With just over a month left to vote for your favorite student-created interpretation of the Liberty Bell in our Let Art Freedom Ring © program, we wanted to give you the third interview with artist mentor Brian Elstein, who worked with Morton Elementary to create a bell titled, “We The People.” In sitting down with Elstein, PAEP got an intimate look into how the bell was constructed and why arts-based educational models are particularly valuable for Philadelphia-area communities.
How did you get involved with the project? I lived and taught English in the Northern Japanese prefecture of Aomori from 2005 until 2009. Aomori is known for the Nebuta festival where immense three-dimensional forms hand built from wire and rice paper and lit from within are paraded through the streets. When I told Pearl Schaeffer the Chief Executive Officer of the PAEP about my background and experience with Nebuta she insisted that I get involved in the Let Art Freedom Ring © project.
How did your experiences in Japan influence the physical creation of the bell? It was directly involved with my work at Nebuta. Students began by creating their own two-dimensional bell designs in wire and paper. They decorated their bells using sumi ink, melted wax, and Japanese paper dye. Once the students worked through the process on their individual designs they formed small groups and began to create the base, and the wire armatures for the bell and yoke.

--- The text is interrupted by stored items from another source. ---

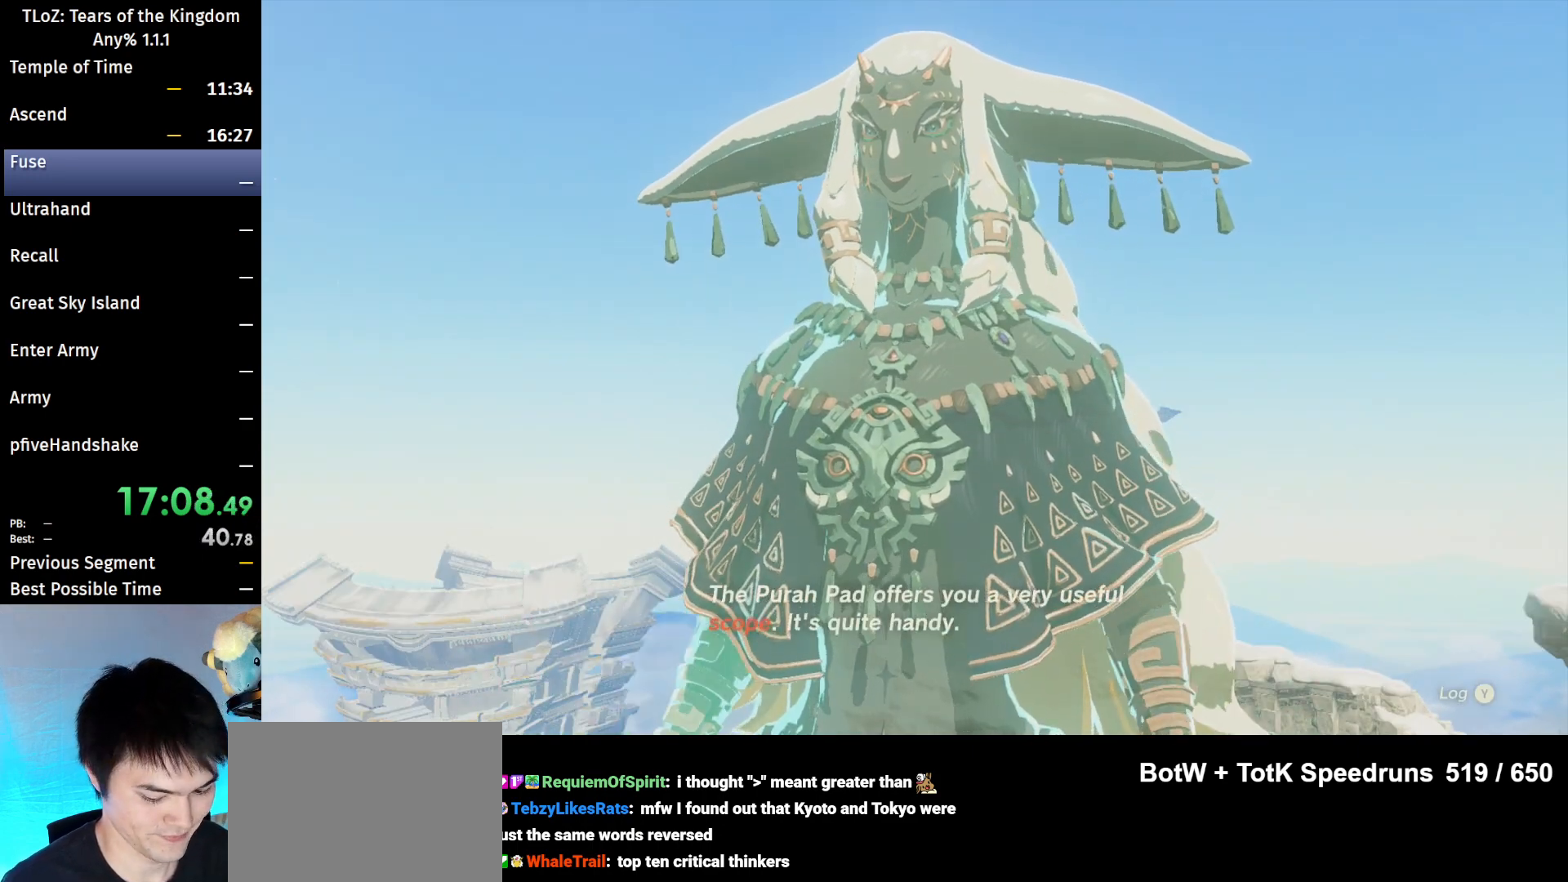
{"buttons": [], "left_stick": "center", "right_stick": "left", "events": [[133, "B", "down"], [200, "B", "up"], [300, "B", "down"], [333, "B", "up"], [433, "B", "down"], [467, "B", "up"]]}
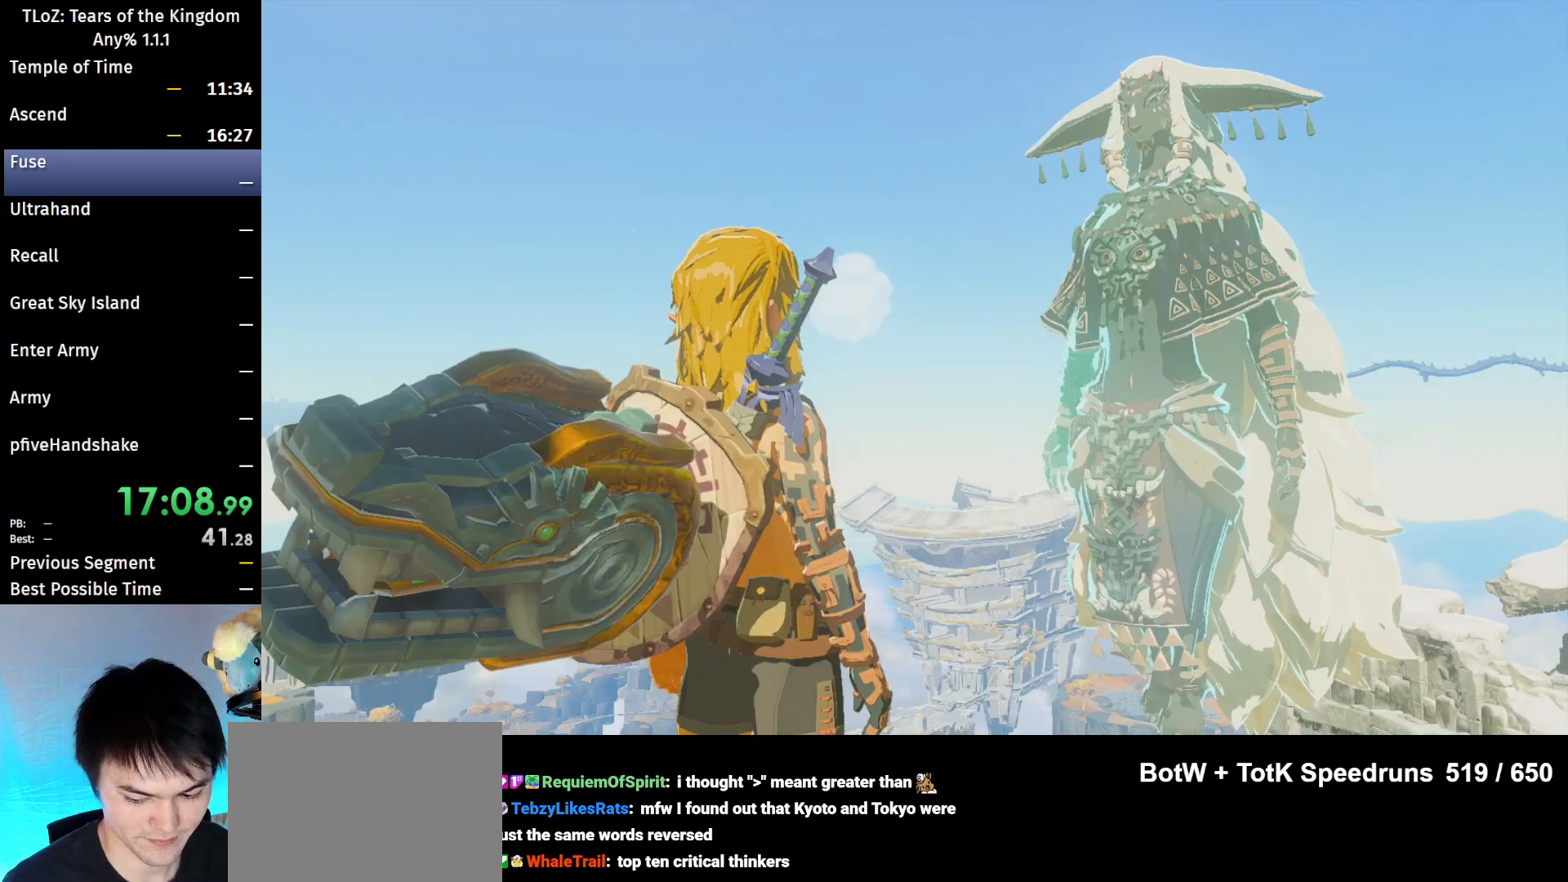
{"buttons": ["B"], "left_stick": "center", "right_stick": "left", "events": [[67, "B", "down"], [133, "B", "up"], [200, "B", "down"], [267, "B", "up"], [367, "B", "down"], [433, "B", "up"], [500, "B", "down"]]}
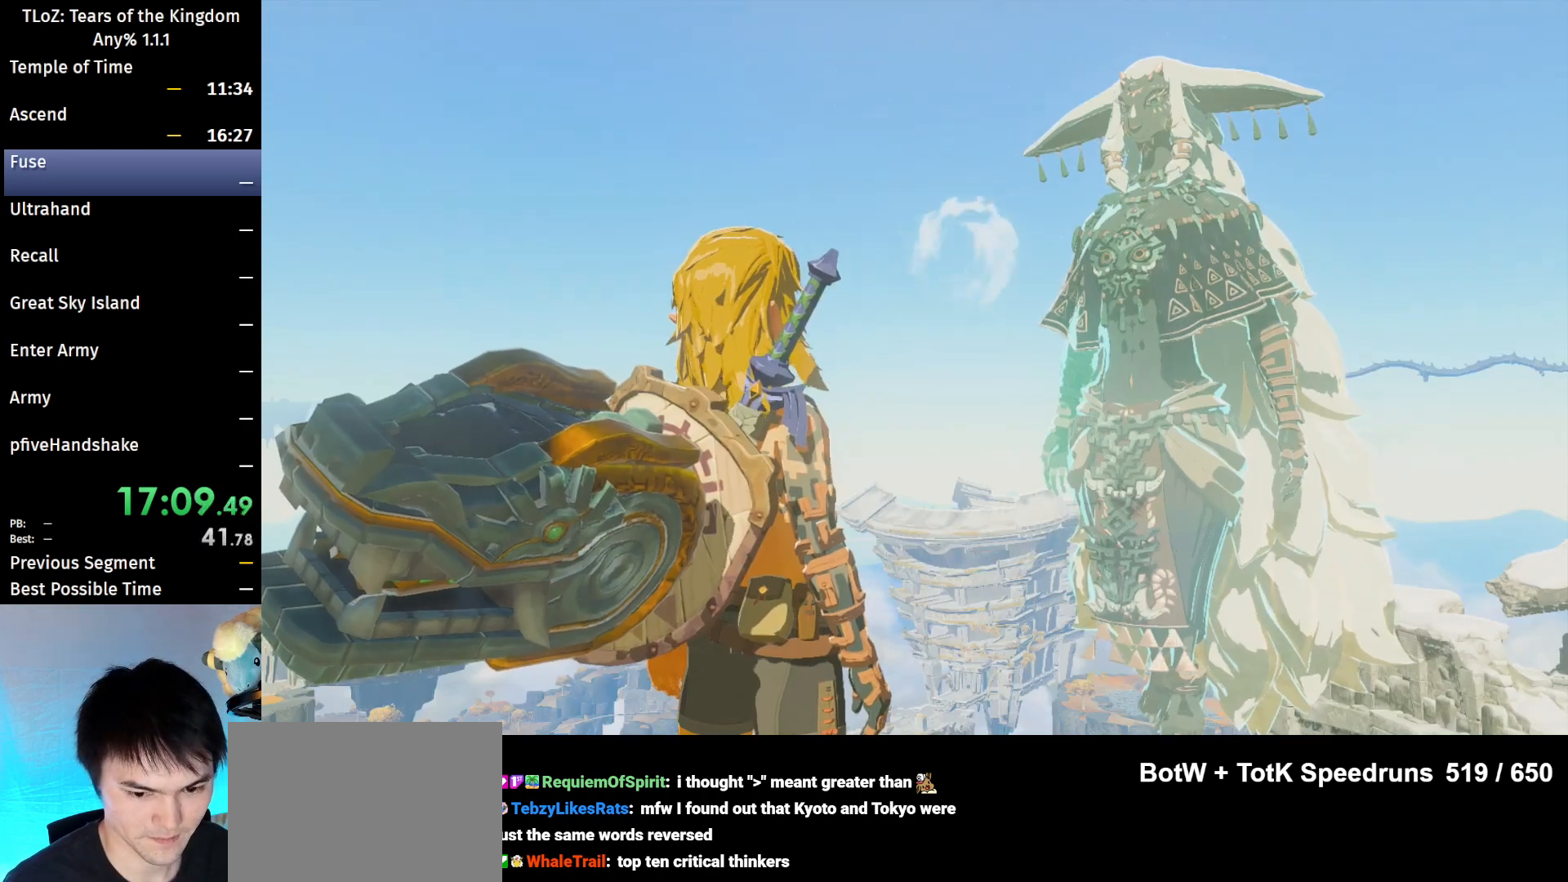
{"buttons": [], "left_stick": "center", "right_stick": "left", "events": [[100, "B", "up"], [167, "B", "down"], [200, "B", "up"], [300, "B", "down"], [367, "B", "up"], [467, "B", "down"], [500, "B", "up"]]}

What do the various elements of the bell represent? The figures on the bell were selected by the students to represent what they felt were some of America’s most influential historical figures and symbols of Liberty. On the yoke students studied and reworked what they felt were some of the most important parts of the US Constitution and Declaration of Independence to create their own Declaration told from the students’ the point of view.
Why did you decide to light up the sculpture? The entire sculpture is lit from within to serve as a beacon of hope and a symbol of American Liberty. It also helps intensify many of the images that these students created on the bell itself.
Why is Let Art Freedom Ring © (and other arts-based models of education) so important for students? This project allowed students to apply their study of American history and the important documents on which our country was built into a visual context that not only has helped them to better grasp the meaning behind their studies but also initiated a dialogue with fellow students who were constantly asking questions about the history the bell represented.
What other valuable skills do you think the students learned from this project? This was a larger and more intense project then most of these students had ever been involved in. The fact that they were able, through hard work and dedication, finish and do such a wonderful job on it taught them a valuable lesson in the fruits of perseverance.